§ Set problem: Output the listing below unchanged, starting with the line that contains "genus: Carex" and continuing through the line that contains "common name: Three-awn goat grass", including both of those lines.

[Stored dataset items]
## Begin

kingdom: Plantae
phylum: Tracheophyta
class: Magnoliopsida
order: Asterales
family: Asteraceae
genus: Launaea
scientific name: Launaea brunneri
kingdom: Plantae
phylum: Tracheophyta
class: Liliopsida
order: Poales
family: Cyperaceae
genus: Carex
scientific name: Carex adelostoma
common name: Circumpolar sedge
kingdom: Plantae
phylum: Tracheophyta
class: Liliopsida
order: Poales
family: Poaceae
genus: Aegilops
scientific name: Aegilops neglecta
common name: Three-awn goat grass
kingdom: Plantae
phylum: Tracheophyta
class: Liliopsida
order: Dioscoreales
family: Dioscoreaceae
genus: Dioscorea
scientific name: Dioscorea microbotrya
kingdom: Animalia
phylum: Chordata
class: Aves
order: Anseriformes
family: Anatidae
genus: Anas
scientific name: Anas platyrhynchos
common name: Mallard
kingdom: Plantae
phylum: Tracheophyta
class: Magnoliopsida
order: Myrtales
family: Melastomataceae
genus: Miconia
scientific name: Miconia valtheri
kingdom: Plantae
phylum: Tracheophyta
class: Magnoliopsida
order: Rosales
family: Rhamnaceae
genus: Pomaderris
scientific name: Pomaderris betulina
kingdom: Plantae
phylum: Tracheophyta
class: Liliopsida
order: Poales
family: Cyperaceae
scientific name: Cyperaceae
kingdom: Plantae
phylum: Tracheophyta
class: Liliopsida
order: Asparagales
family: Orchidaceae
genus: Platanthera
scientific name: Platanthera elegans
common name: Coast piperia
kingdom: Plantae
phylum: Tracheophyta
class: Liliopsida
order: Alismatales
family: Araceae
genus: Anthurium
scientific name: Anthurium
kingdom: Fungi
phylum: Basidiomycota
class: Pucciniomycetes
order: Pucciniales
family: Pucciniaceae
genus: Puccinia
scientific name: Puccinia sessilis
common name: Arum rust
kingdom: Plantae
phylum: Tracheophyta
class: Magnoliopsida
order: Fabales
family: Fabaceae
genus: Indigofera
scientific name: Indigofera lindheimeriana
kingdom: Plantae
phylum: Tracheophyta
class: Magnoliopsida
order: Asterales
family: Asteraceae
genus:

## End

§ Completed task:
genus: Carex
scientific name: Carex adelostoma
common name: Circumpolar sedge
kingdom: Plantae
phylum: Tracheophyta
class: Liliopsida
order: Poales
family: Poaceae
genus: Aegilops
scientific name: Aegilops neglecta
common name: Three-awn goat grass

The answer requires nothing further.